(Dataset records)
────────
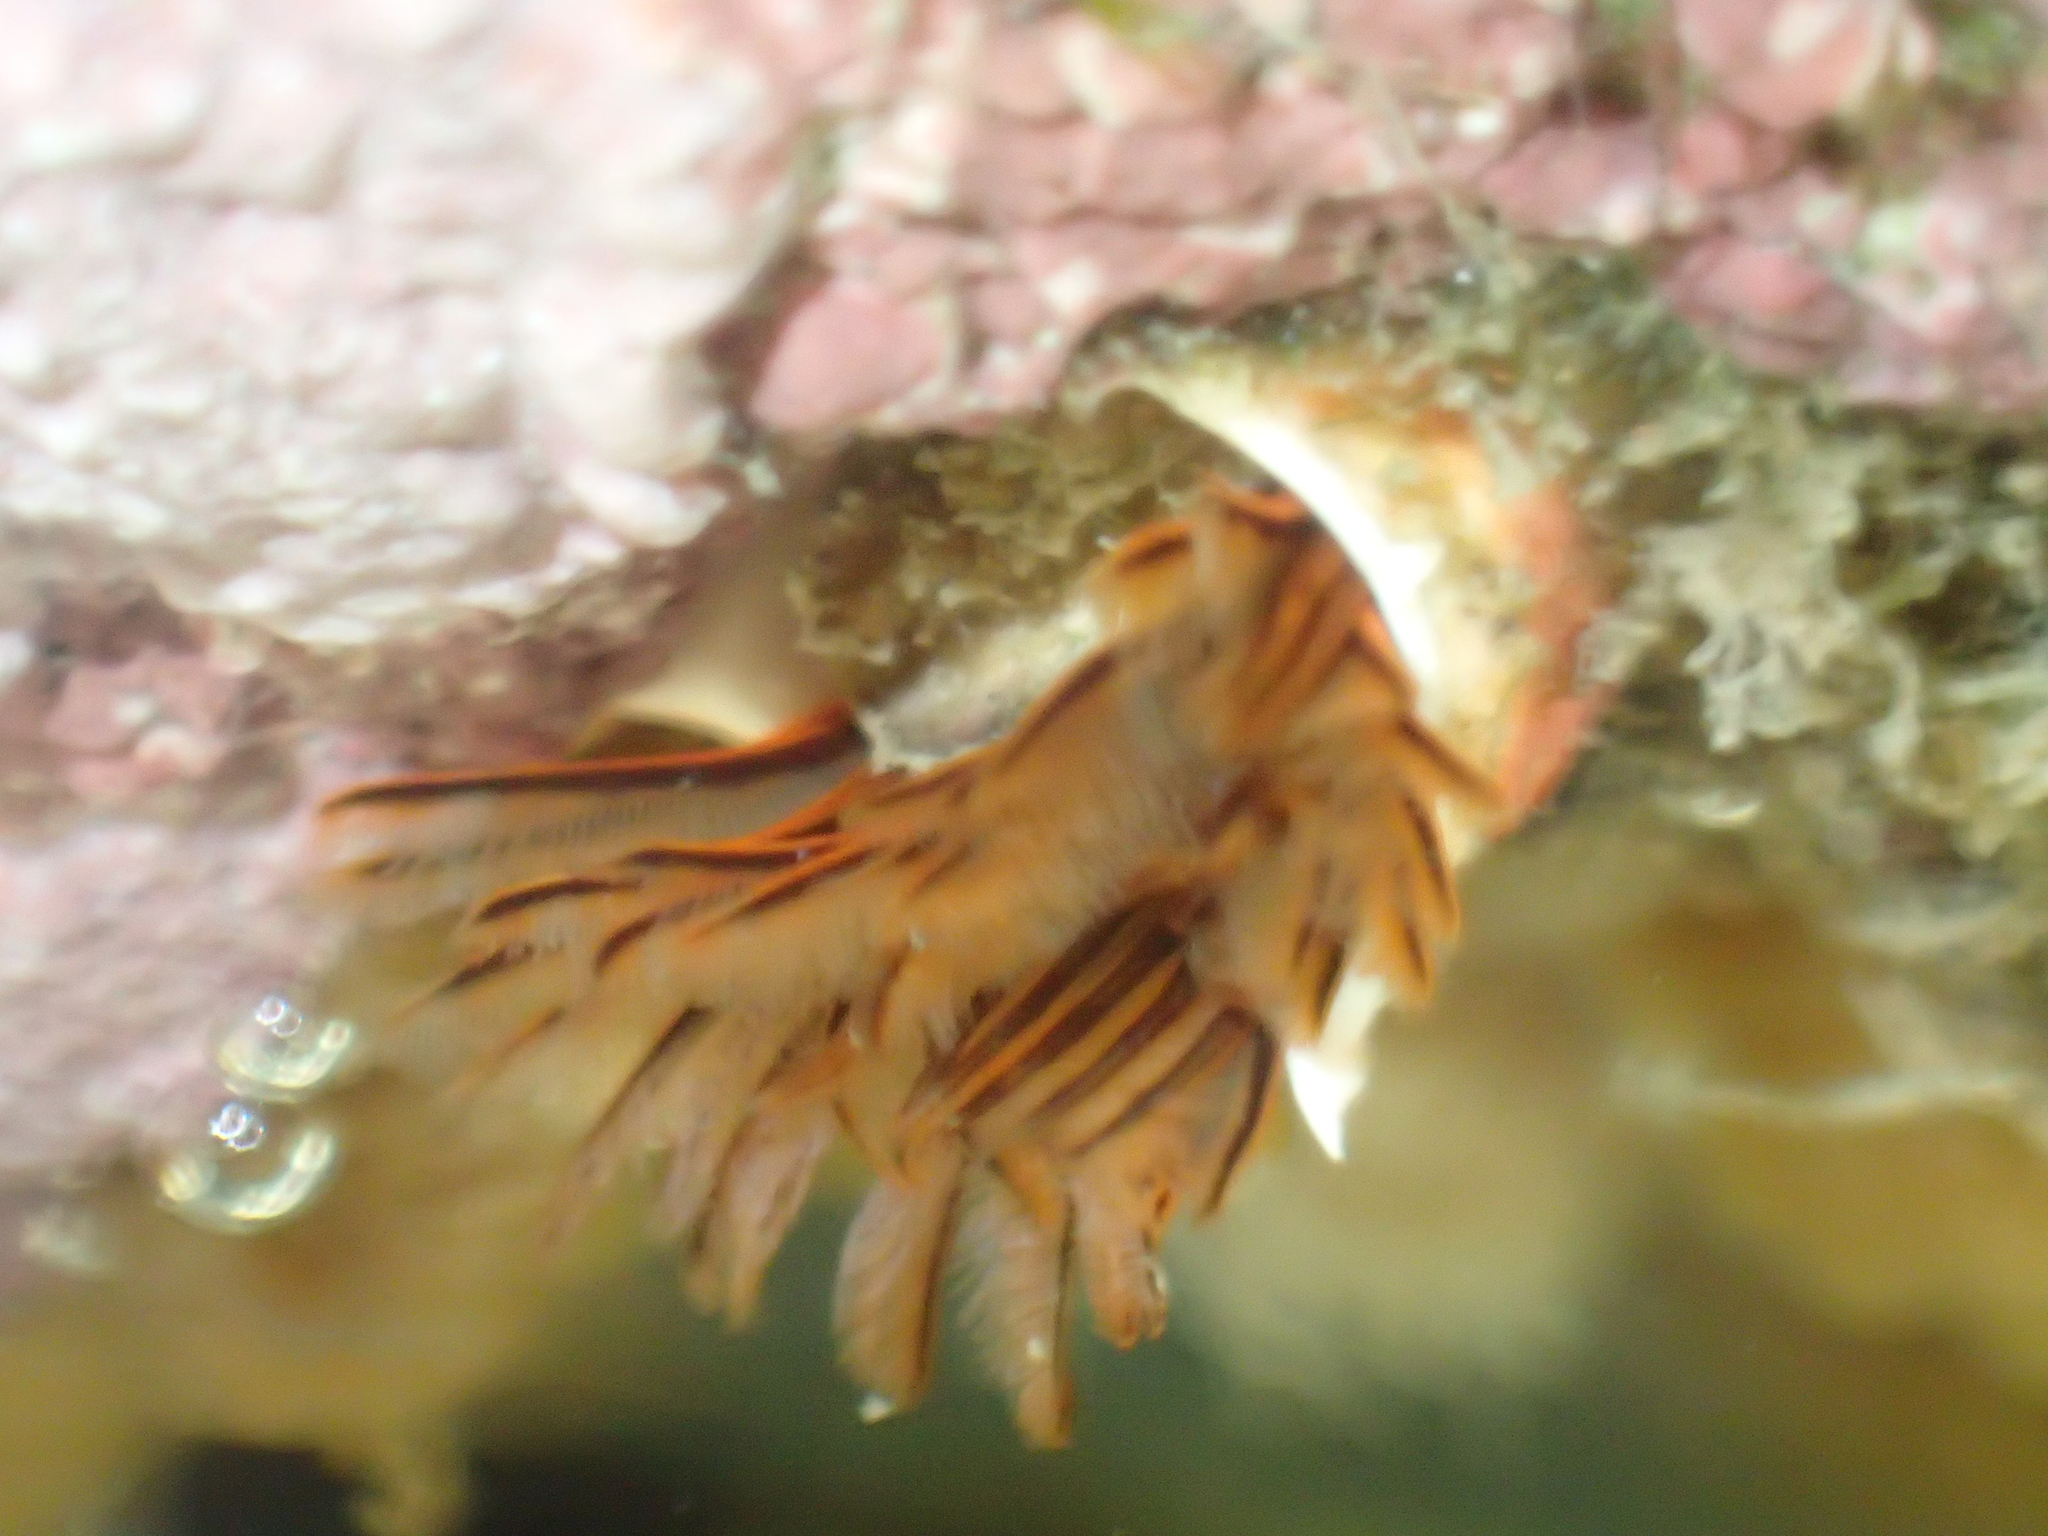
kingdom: Animalia
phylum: Annelida
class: Polychaeta
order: Sabellida
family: Serpulidae
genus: Galeolaria
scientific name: Galeolaria hystrix
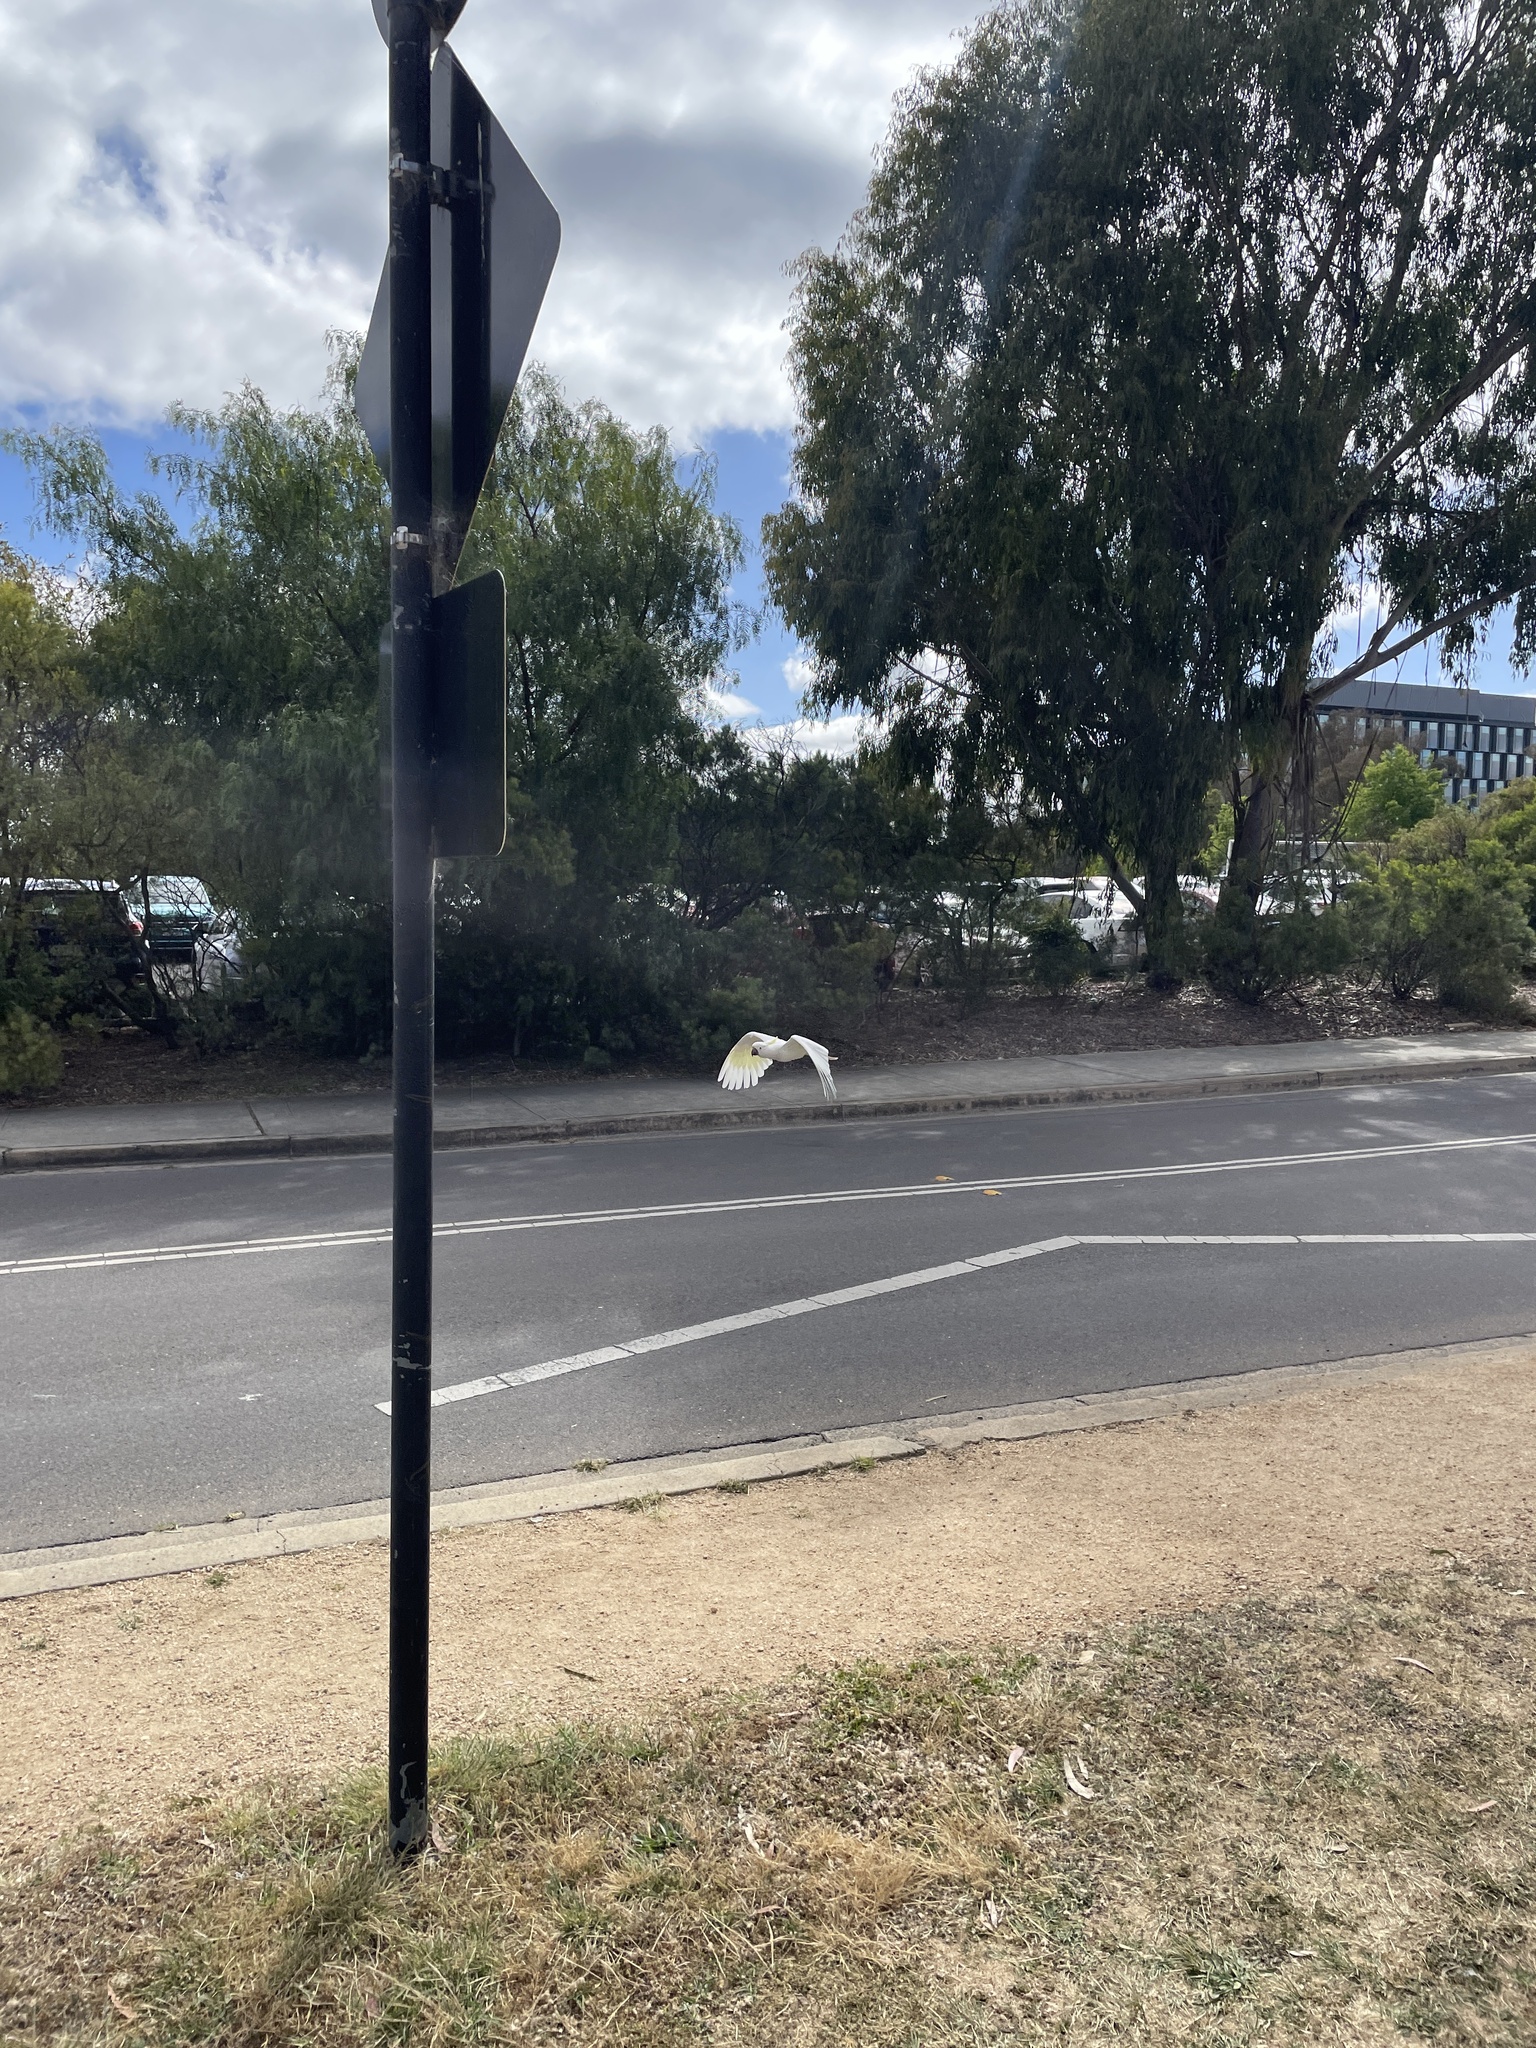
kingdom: Animalia
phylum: Chordata
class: Aves
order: Psittaciformes
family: Psittacidae
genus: Cacatua
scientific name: Cacatua galerita
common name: Sulphur-crested cockatoo
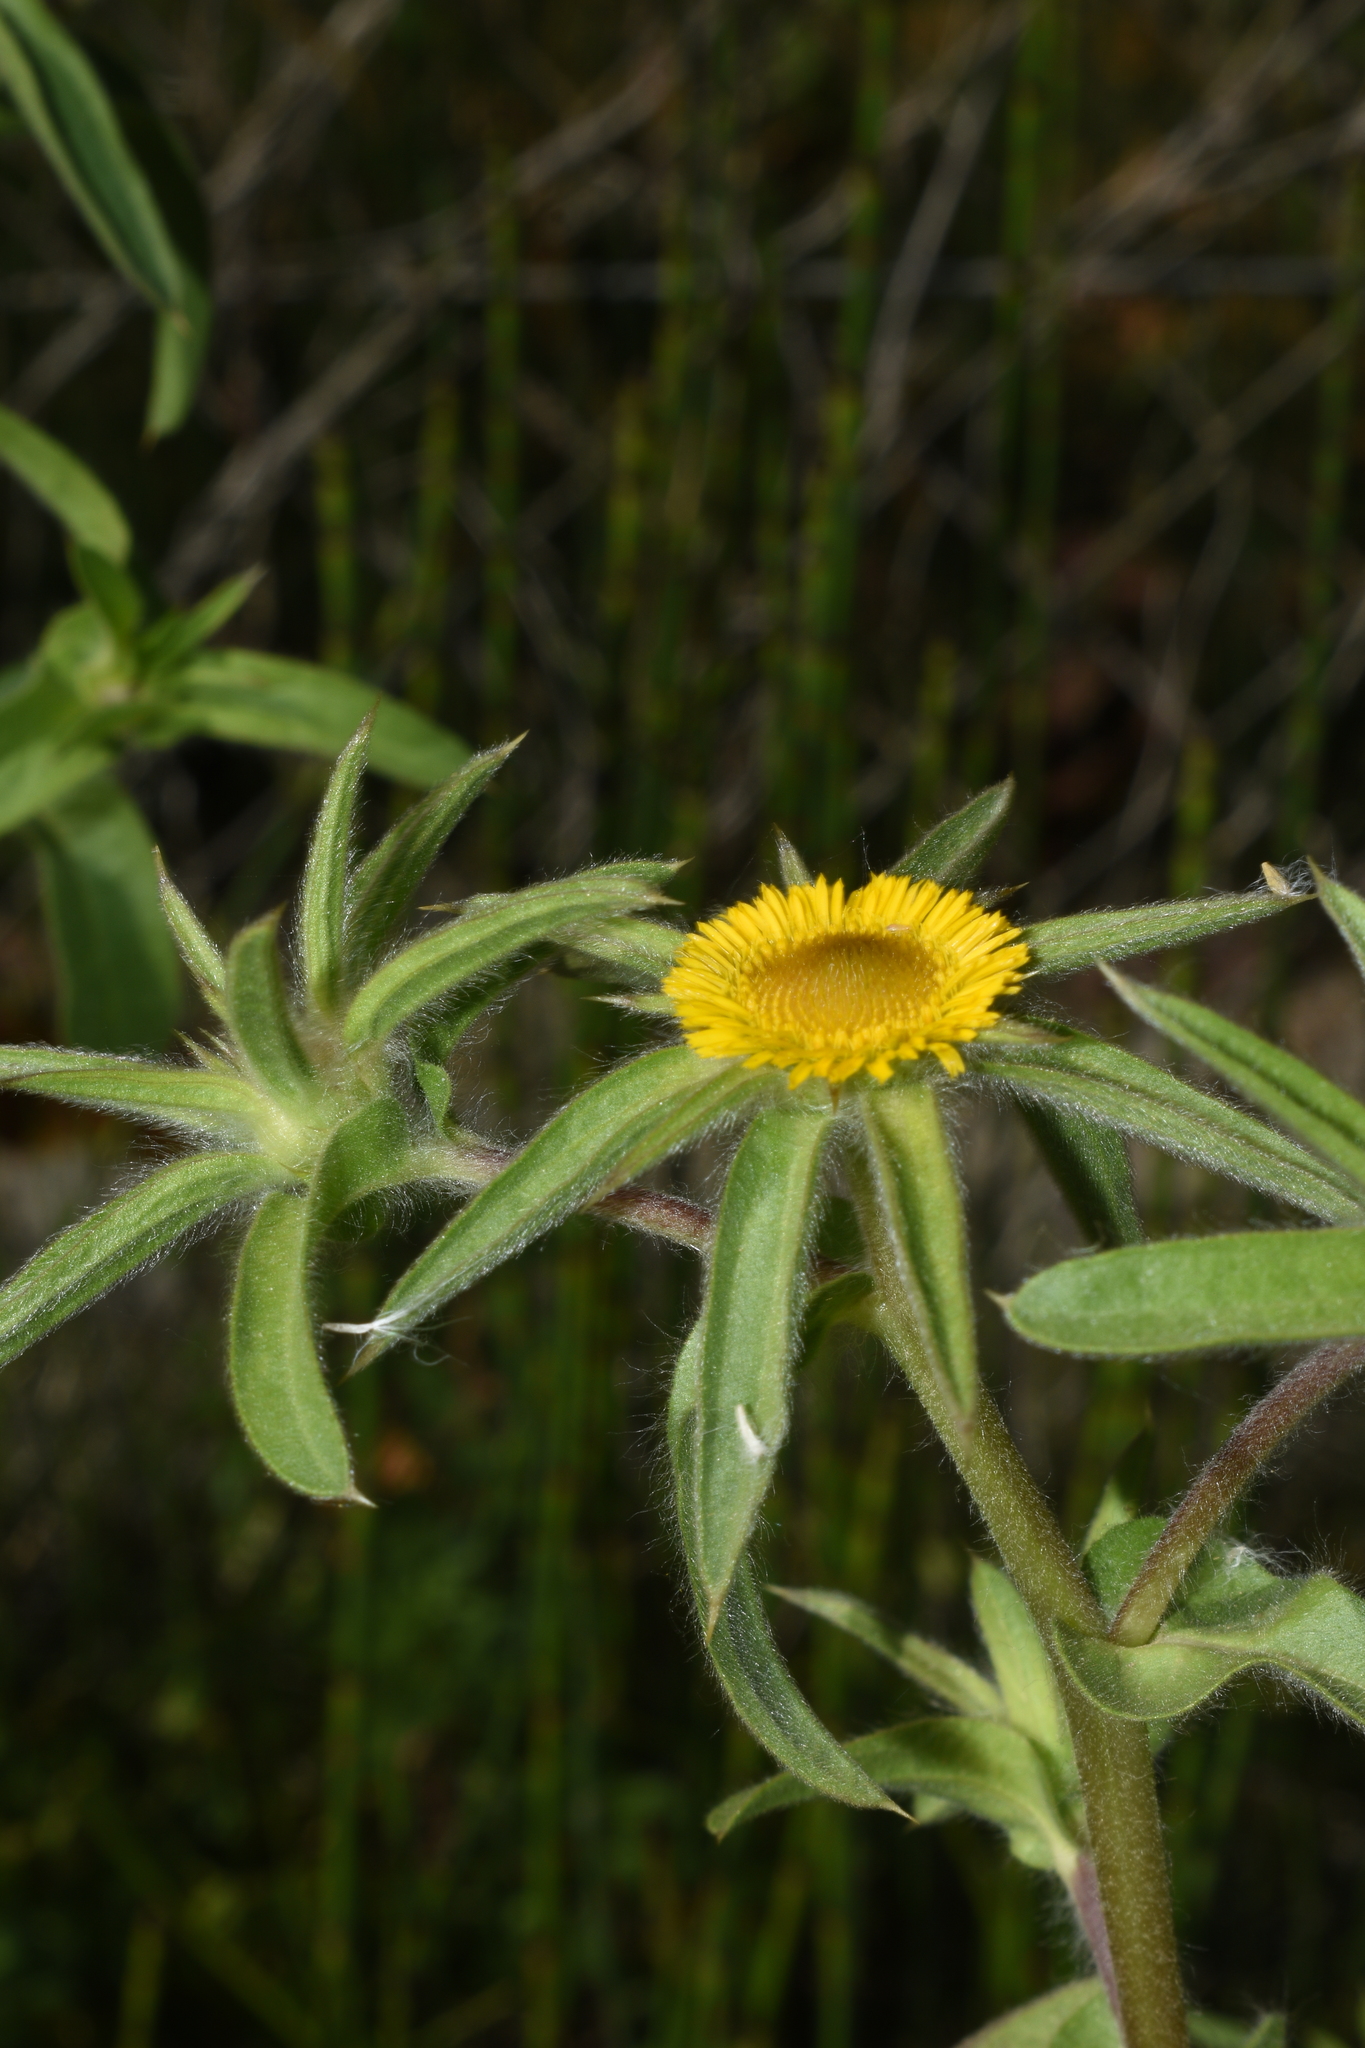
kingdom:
────────
*Short exercise*
Please copy the rows starting at the line that has "phylum: Annelida" and continuing through the end of the rows, switching "scientific name" to "species" wherever it occurs and keeping everything else the same. Omit the pictures from your copy.

*Written response*
phylum: Annelida
class: Polychaeta
order: Sabellida
family: Serpulidae
genus: Galeolaria
species: Galeolaria hystrix
kingdom: Animalia
phylum: Chordata
class: Aves
order: Psittaciformes
family: Psittacidae
genus: Cacatua
species: Cacatua galerita
common name: Sulphur-crested cockatoo
kingdom:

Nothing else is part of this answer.